Amy Marsh, Sexologist & Hypnotist

Supporting Your Sexual Human Rights & Quest for Pleasure


One of the most difficult problems faced by intimate partners is that of “desire discrepancy” – a situation where one person wants more physical sex, and the other person wants less (or sometimes doesn’t want physical sex at all).

There may be many factors complicating matters: feeling out of touch with your own eroticism; partner dynamics, including resentments; medical issues (get a check-up!); self-esteem and body image; the limitations experienced by an ill, disabled, or aging body; hormones; or a need to allow safe exploration of other erotic options–for example, different kinds of touch or sexual expressions. While I can’t address medical issues, I can help tease out the other factors that affect desire, and assist with sex- and pleasure-positive strategies to support you in your quest for a happier, more fullfilling sex life.

A Word About Asexuality

Some people who have little or no desire for sexual interactions may be asexual, demisexual, or one of the other variations (there are many).

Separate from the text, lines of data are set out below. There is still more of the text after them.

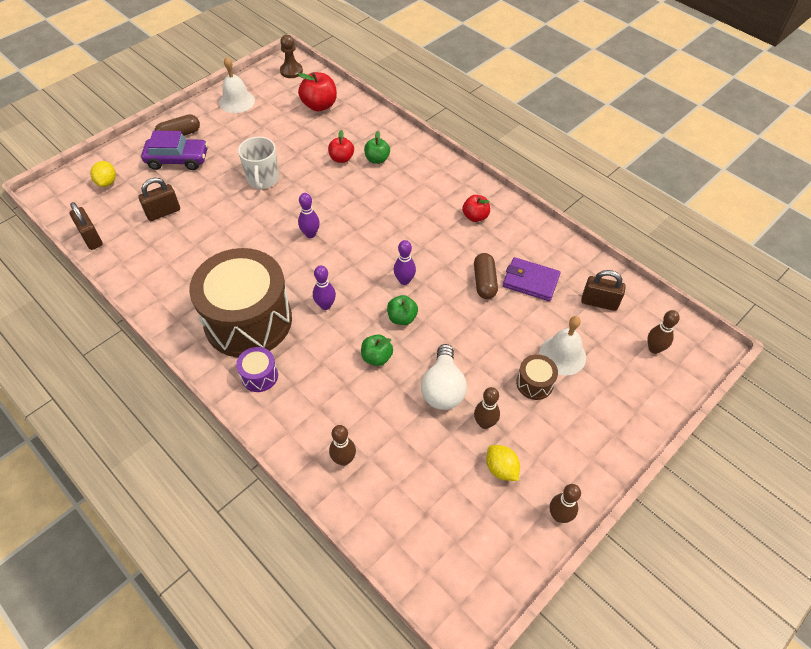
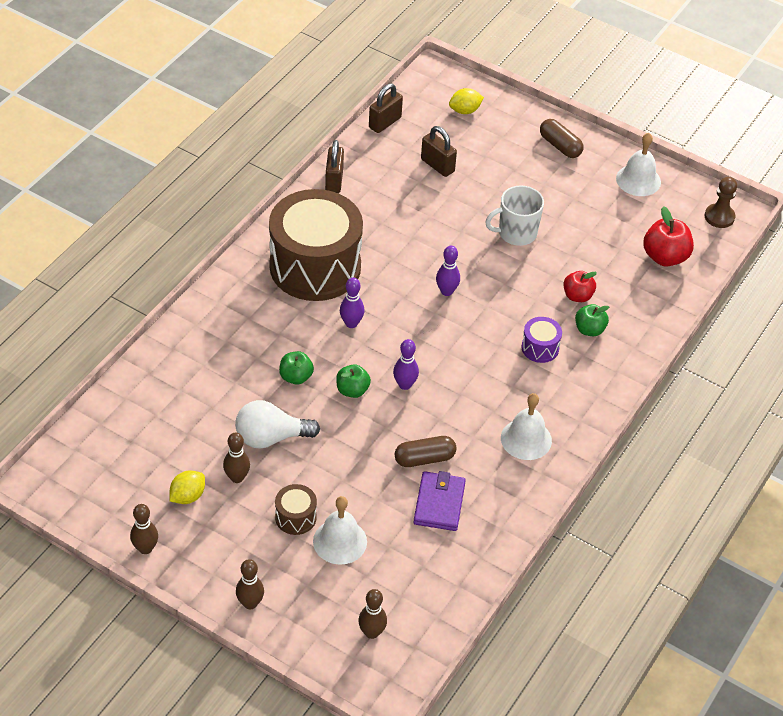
camera: 75 degrees right, 5 degrees down
purple car [141,131,208,170] -> none
purple drum [236,347,278,392] -> purple drum moved to [521,317,562,363]
brown bowling pin [329,425,356,466] -> brown bowling pin moved to [236,559,264,609]
red apple [462,195,490,222] -> white bell [501,393,552,460]
brown padlock [581,270,626,311] -> brown padlock moved to [325,140,344,193]

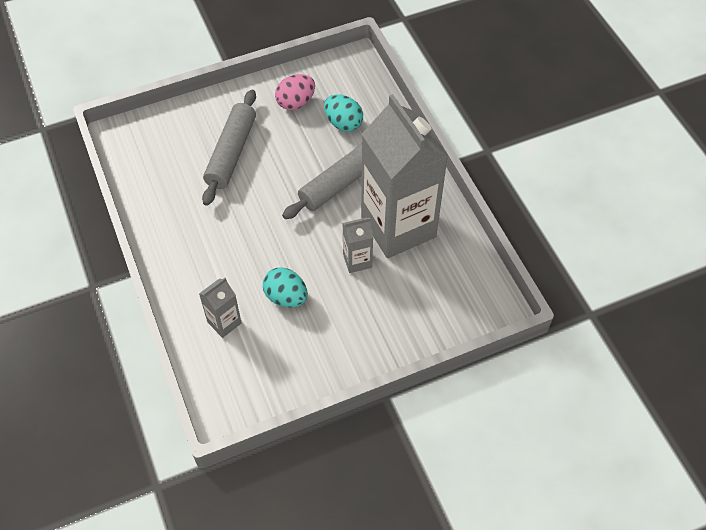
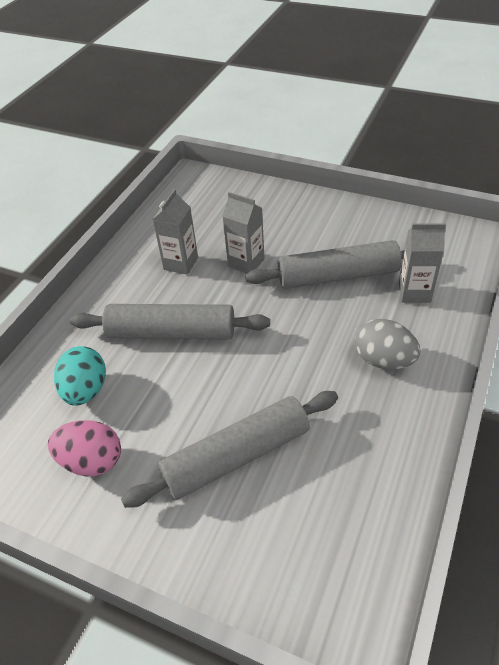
camera: 130 degrees left, 10 degrees down
turquoise egg [263,267,308,308] -> grey rolling pin [245,240,404,289]
grey carton [361,94,448,258] -> grey carton [153,189,198,275], size x0.41
none -> grey egg [355,319,421,369]

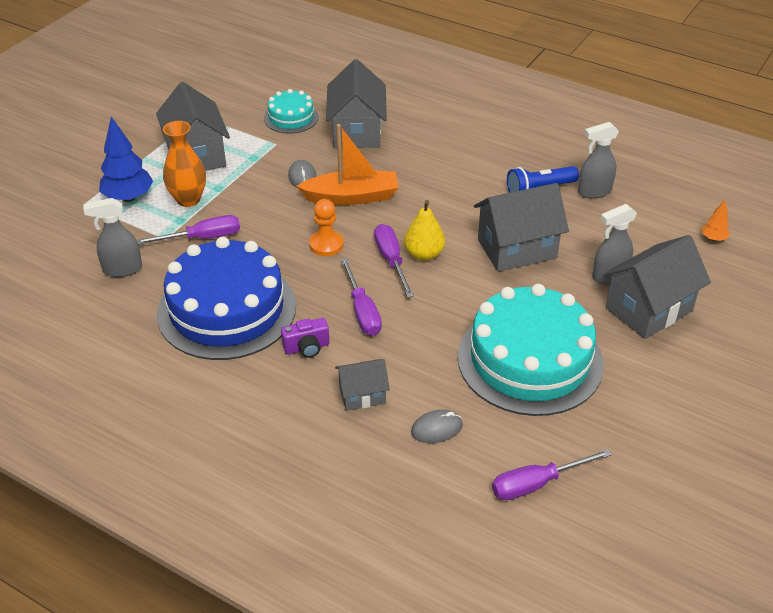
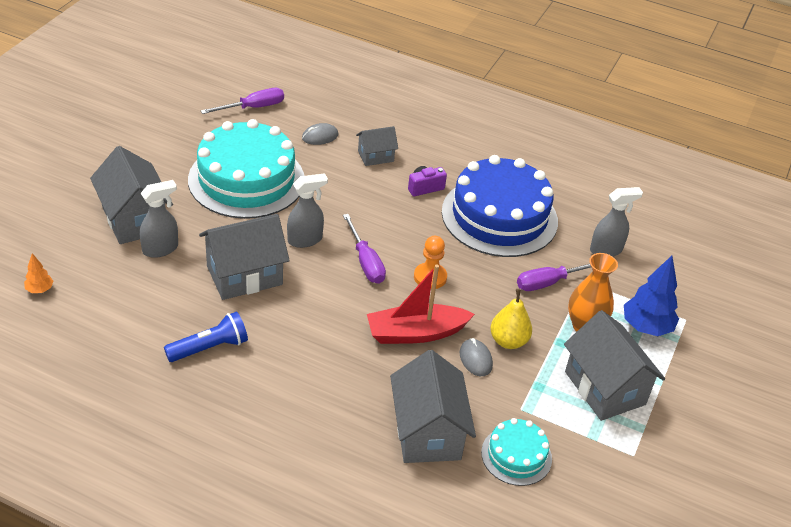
camera: 170 degrees right, 0 degrees up
orange boat [296,124,399,205] -> red boat [367,264,475,344]
purple screwdriver [341,258,382,336] -> none
yellow pear [404,200,445,261] -> yellow pear moved to [490,289,532,349]
grey spray bottle [578,122,619,199] -> grey spray bottle moved to [287,173,328,248]
grey house [603,235,711,339] -> grey house turned 75 degrees counterclockwise [90,146,173,244]

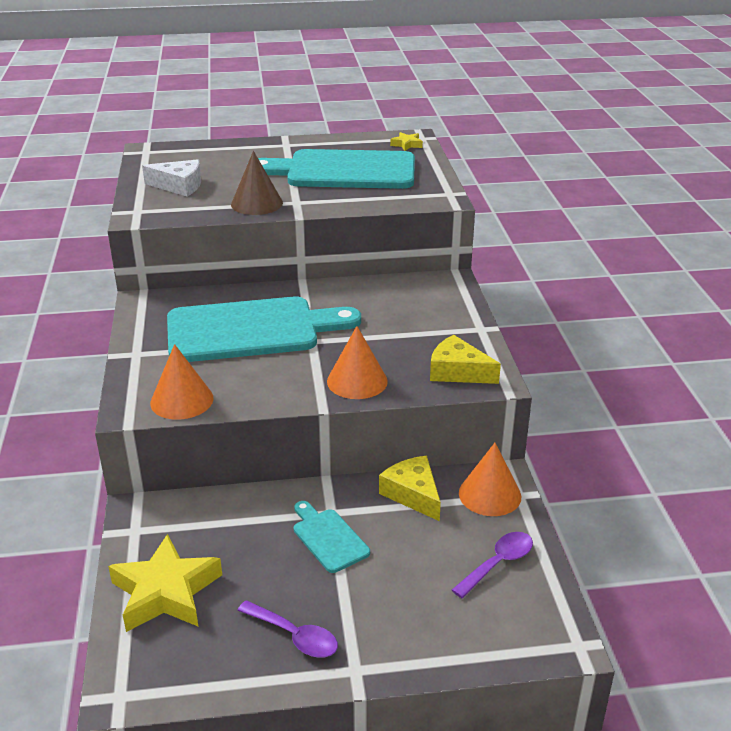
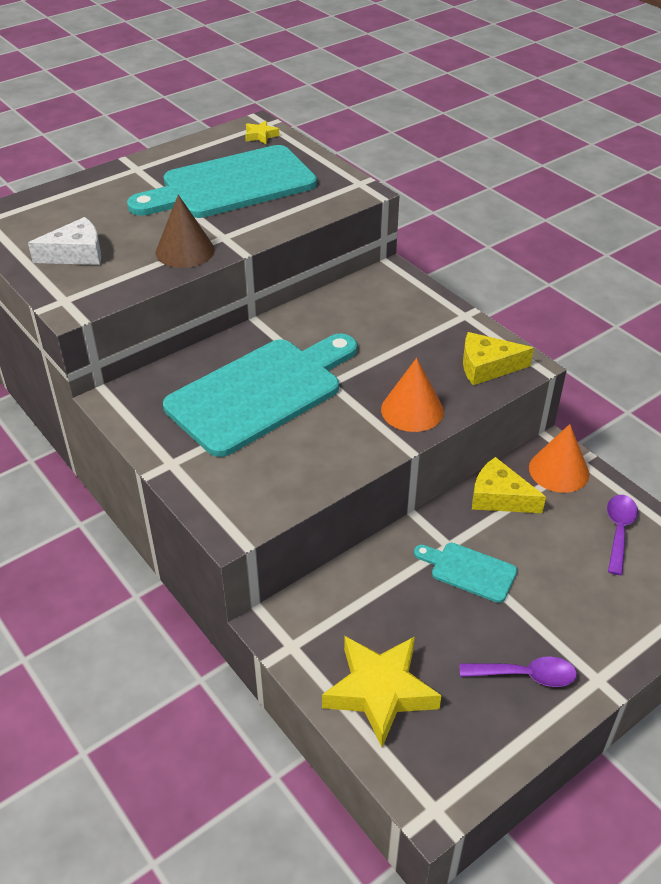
camera: 30 degrees left, 10 degrees up
orange cone [150,344,214,420] -> none

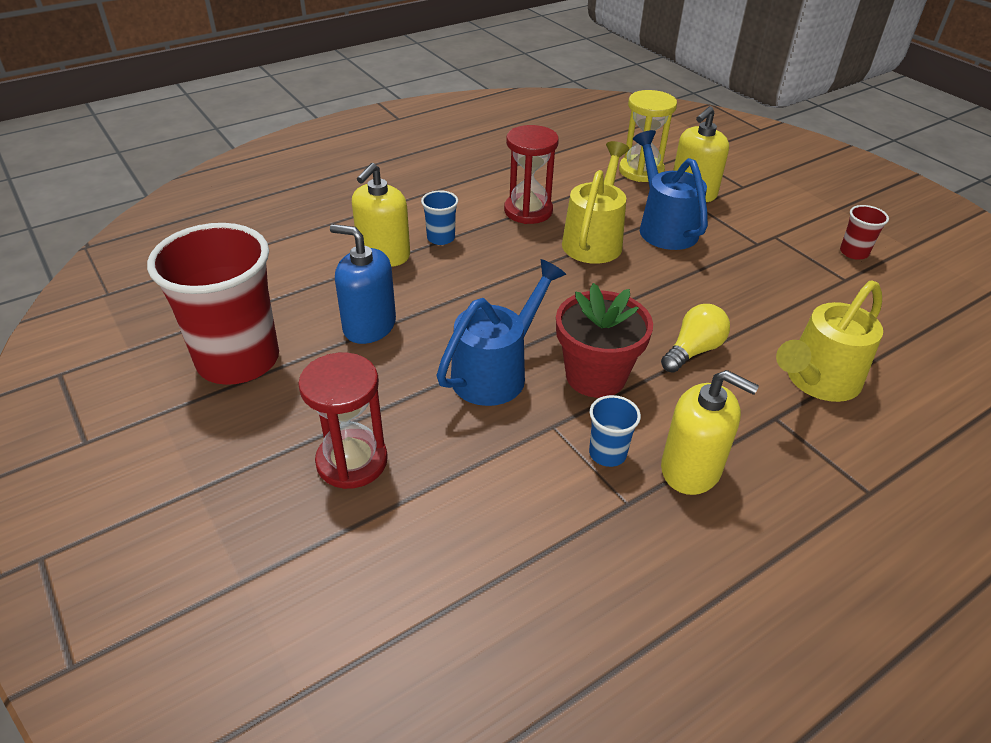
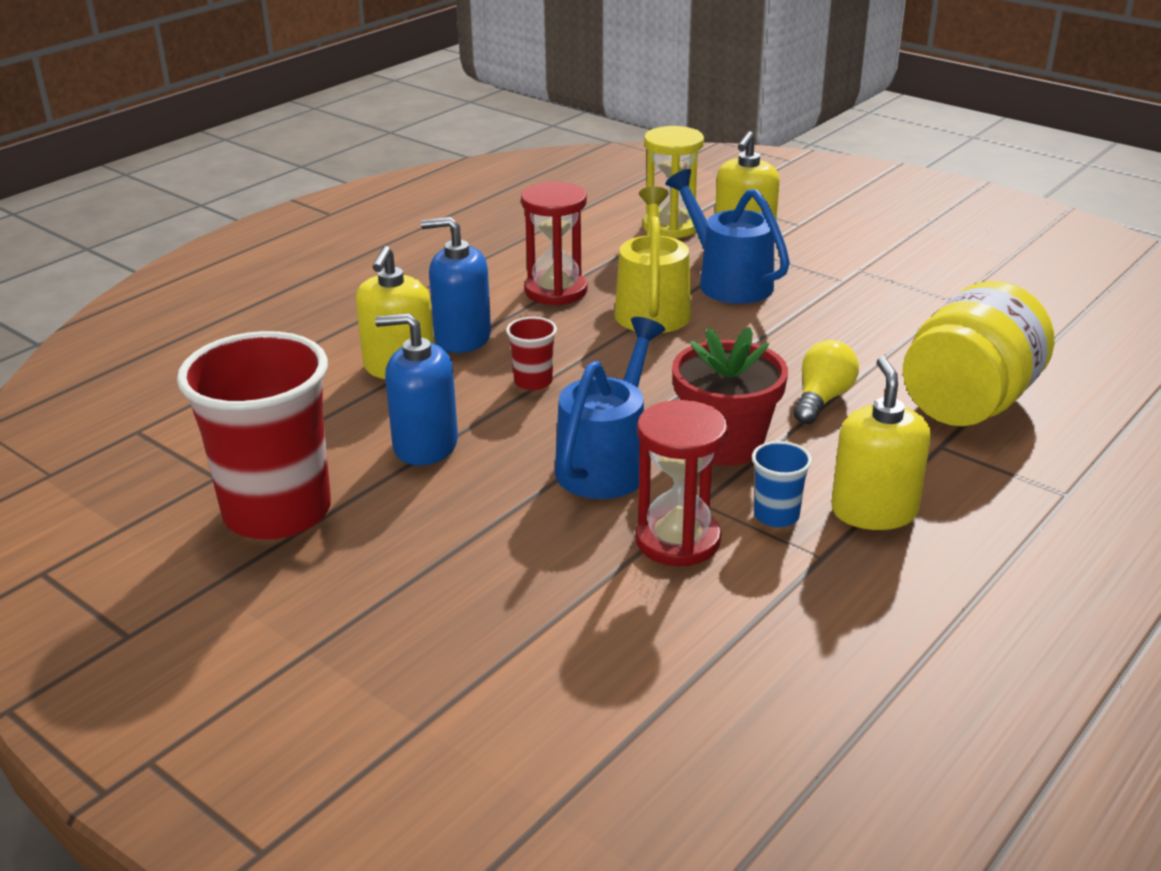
camera: 15 degrees left, 10 degrees down
red hourglass [298,353,388,489] -> red hourglass moved to [635,400,728,566]
blue cup [421,191,458,245] -> blue soap dispenser [421,217,491,353]
yellow soap dispenser [661,370,759,495] -> yellow soap dispenser turned 105 degrees counterclockwise [831,357,931,530]
yellow watering can [776,280,883,402] -> yellow jar [903,281,1055,426]
red cup [840,205,889,260] -> red cup moved to [506,317,557,390]

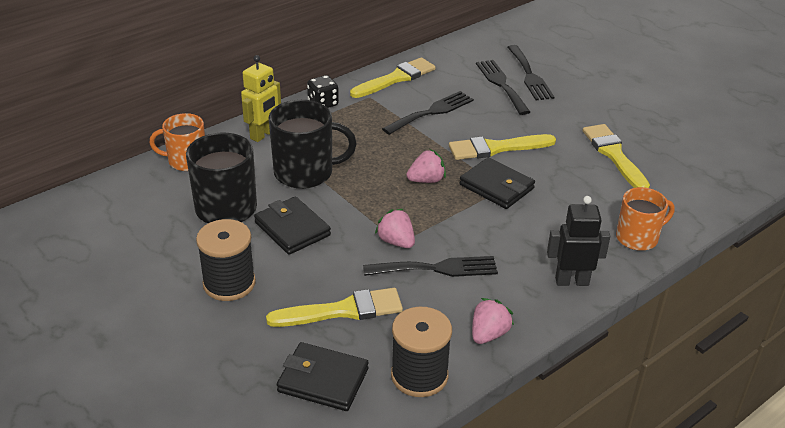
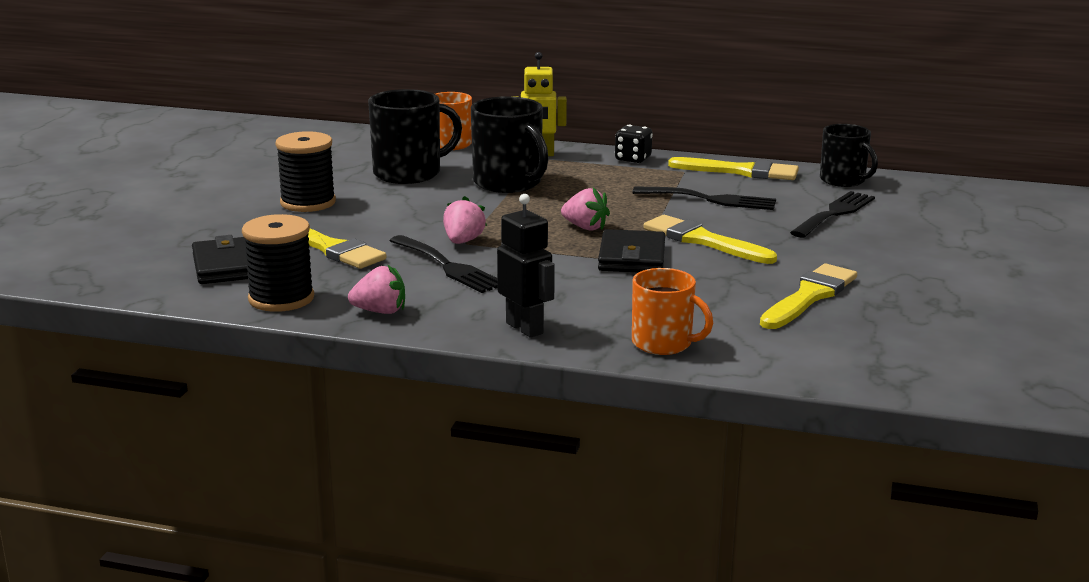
camera: 55 degrees right, 15 degrees down
black wallet [254,196,331,255] -> none
black fork [507,45,555,100] -> none
none -> black mug [820,124,878,187]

Asexuality has nothing to do with “low hormones” or “just not finding the right sex partner.” For some people, a lack of interest (or a very low interest) in sexual contact is a true orientation, an authentic part of a person’s nature. Some people may desire romantic and affectionate relationships, some people may not. Some people may engage in sex sometimes, but not often. It is very individual. However if a person who desires sexual contact is paired with an asexual person, this may cause some difficulties in the relationship. Adult sex ed and counseling may be helpful.